- [ACTION ITEM]: The records below are to be reproduced word for word.

Dataset entries:

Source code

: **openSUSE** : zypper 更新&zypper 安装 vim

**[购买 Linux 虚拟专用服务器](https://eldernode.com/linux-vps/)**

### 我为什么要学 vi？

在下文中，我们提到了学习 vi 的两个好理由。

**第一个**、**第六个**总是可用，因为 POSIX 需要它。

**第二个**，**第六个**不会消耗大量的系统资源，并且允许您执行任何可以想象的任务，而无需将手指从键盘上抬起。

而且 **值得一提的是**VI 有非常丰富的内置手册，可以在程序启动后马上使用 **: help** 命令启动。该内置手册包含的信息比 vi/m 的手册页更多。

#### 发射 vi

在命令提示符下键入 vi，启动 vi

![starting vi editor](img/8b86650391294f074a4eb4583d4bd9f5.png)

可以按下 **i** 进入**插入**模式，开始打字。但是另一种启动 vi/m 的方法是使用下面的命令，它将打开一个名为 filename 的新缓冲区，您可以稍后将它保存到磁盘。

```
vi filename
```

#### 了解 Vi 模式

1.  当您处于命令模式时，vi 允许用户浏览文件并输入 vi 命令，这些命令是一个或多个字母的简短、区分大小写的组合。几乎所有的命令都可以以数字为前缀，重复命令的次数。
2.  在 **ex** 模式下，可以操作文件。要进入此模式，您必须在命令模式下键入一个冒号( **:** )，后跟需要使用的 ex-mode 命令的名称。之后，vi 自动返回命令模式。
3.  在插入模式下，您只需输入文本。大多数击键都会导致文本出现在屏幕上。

- [EXERCISE RESULT]:
Source code

: **openSUSE** : zypper 更新&zypper 安装 vim

**[购买 Linux 虚拟专用服务器](https://eldernode.com/linux-vps/)**

### 我为什么要学 vi？

在下文中，我们提到了学习 vi 的两个好理由。

**第一个**、**第六个**总是可用，因为 POSIX 需要它。

**第二个**，**第六个**不会消耗大量的系统资源，并且允许您执行任何可以想象的任务，而无需将手指从键盘上抬起。

而且 **值得一提的是**VI 有非常丰富的内置手册，可以在程序启动后马上使用 **: help** 命令启动。该内置手册包含的信息比 vi/m 的手册页更多。

#### 发射 vi

在命令提示符下键入 vi，启动 vi

![starting vi editor](img/8b86650391294f074a4eb4583d4bd9f5.png)

可以按下 **i** 进入**插入**模式，开始打字。但是另一种启动 vi/m 的方法是使用下面的命令，它将打开一个名为 filename 的新缓冲区，您可以稍后将它保存到磁盘。

```
vi filename
```

#### 了解 Vi 模式

1.  当您处于命令模式时，vi 允许用户浏览文件并输入 vi 命令，这些命令是一个或多个字母的简短、区分大小写的组合。几乎所有的命令都可以以数字为前缀，重复命令的次数。
2.  在 **ex** 模式下，可以操作文件。要进入此模式，您必须在命令模式下键入一个冒号( **:** )，后跟需要使用的 ex-mode 命令的名称。之后，vi 自动返回命令模式。
3.  在插入模式下，您只需输入文本。大多数击键都会导致文本出现在屏幕上。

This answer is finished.